Photo-exhibition Chur. (Photo: Meinrad Schade)

Fig. 11.3
A photograph of a photo-exhibition with photos on the wall and people standing in front of the photos.

Photo-exhibition Berne. (Photo: Meinrad Schade)

  • Part II Film and publication No child’s play (2012–2015)

Throughout the first part of the project, the role and experiences of the children of the refugee families drew increasing attention from specialists, young participants and researchers; after the photo-exhibition, the necessity of providing the children with the space to express themselves became ever more evident. We therefore decided to produce a portrait film in German, French and English accompanied by a bilingual publication, under the title No child’s play, that follows the story of four young adults, three of whom belong to families which had already participated in the preceding project (Kamm et al., 2015a, b). The four protagonists – named Deniz, Lindita, Haron and Khûe – originally come from Turkey, Kosovo, Afghanistan and Vietnam and live, with their families, in the German- and French-speaking parts of Switzerland. We started to collect their personal stories through guided interviews and video clips – interviewing their parents, sisters and brothers together with them – and documented these discussions.Footnote 1

Subsequently, we presented the film to a wider public followed by various round-tables (Fig. 11.4). These were the first public presentations about the (traumatic) impact of war and persecution on the second generation of refugees in Switzerland (for a detailed evaluation, see Kamm, n.d.). Again, this second part of the project was realised in cooperation with the by-now-five Ambulatories of the Swiss Red Cross in Berne, Zurich, St Gallen, Lausanne and Geneva. Some of their medical experts answered questions from our protagonists in the publication and provided background information for young adults with traumatic experiences as well as guidelines for an interested public (Kamm et al., 2018).

Fig. 11.4
A photograph of a video being played on a screen on the wall. A woman sits on a chair facing the screen.

Film and publication No child’s play, Berne. (Photo: Meinrad Schade)

  • Part III Interactive Video-Box and interventions in professional schools (2015–2017)
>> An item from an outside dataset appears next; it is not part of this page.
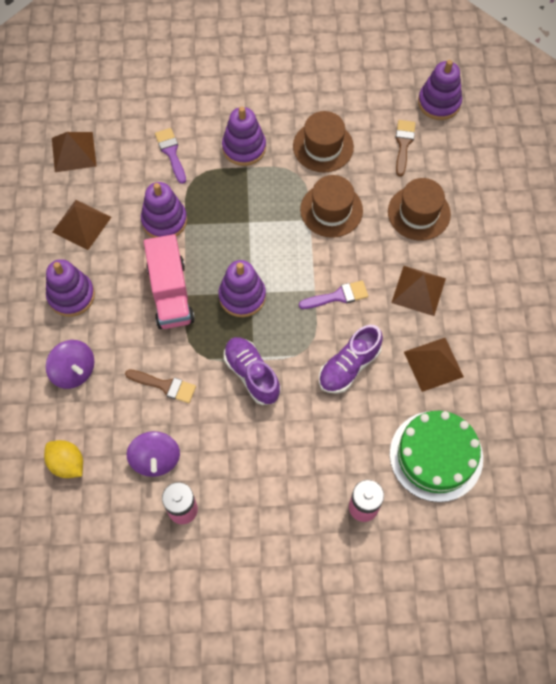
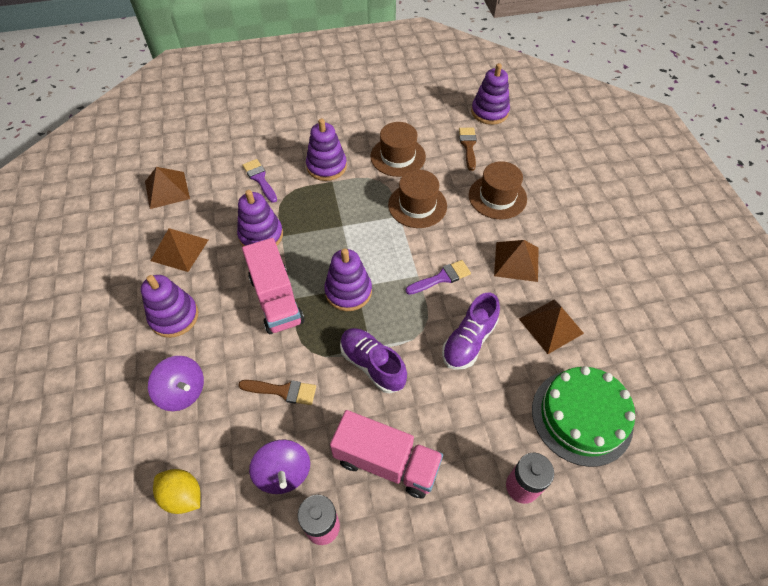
camera: 10 degrees left, 10 degrees down
none -> pink truck [330,410,443,498]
Aiming to involve more young adults in the dialogue with refugees, we decided to build an interactive Video-Box and place it in several professional schools across Switzerland. The Video-Box offered a virtual space in which students were stimulated to respond to the collected narratives of three of our four protagonists – Deniz, Lindita and Haron. These latter tell their personal stories and ask the visitor sitting in the Video-Box several questions about war, refuge, the meaning of family, memories, freedom, trauma, their sense of home and about their hopes for the future. Students then had the opportunity to answer each of these questions or to skip them by pressing a red button. Throughout the sessions, students were either filmed or only recorded and stayed anonymous by putting a sticker in front of the camera; they were informed that the data could be used for scientific purposes. Between 2017 and 2019, the interactive Video-Box was placed in several professional schools across Switzerland (Vocational School Basel, Technical College Zurich (TBZ), Vocational School Berne (GIBB) and Cantonal School Schaffhausen) with the aim of integrating the element into the school curriculum for a couple of weeks (Fig. 11.5). In advance we handed the teachers an information set and several exercises to help them in preparing and discussing the relevant issues with their students. More than 30 classes visited the Video-Box and the feedback was overwhelmingly positive, of which the more than 300 registered statements were proof.

Fig. 11.5
Two photos. It has a booth called video box with a screen on the wall and a bench on the side.

Interactive Video-Box at professional schools (Photo: Face Migration)

  • Part IV Interactive video installation and itinerant exhibition No child’s play (2017–2021)

We collected the video clips recorded in the Video-Box, made a selection and cut the clips together into three video installations before projecting them on three different screens. These video installations formed the last section of a final itinerant exhibition which presented all refugee and student narratives from the beginning of the project until its end, displaying all four parts of our project in chronological order.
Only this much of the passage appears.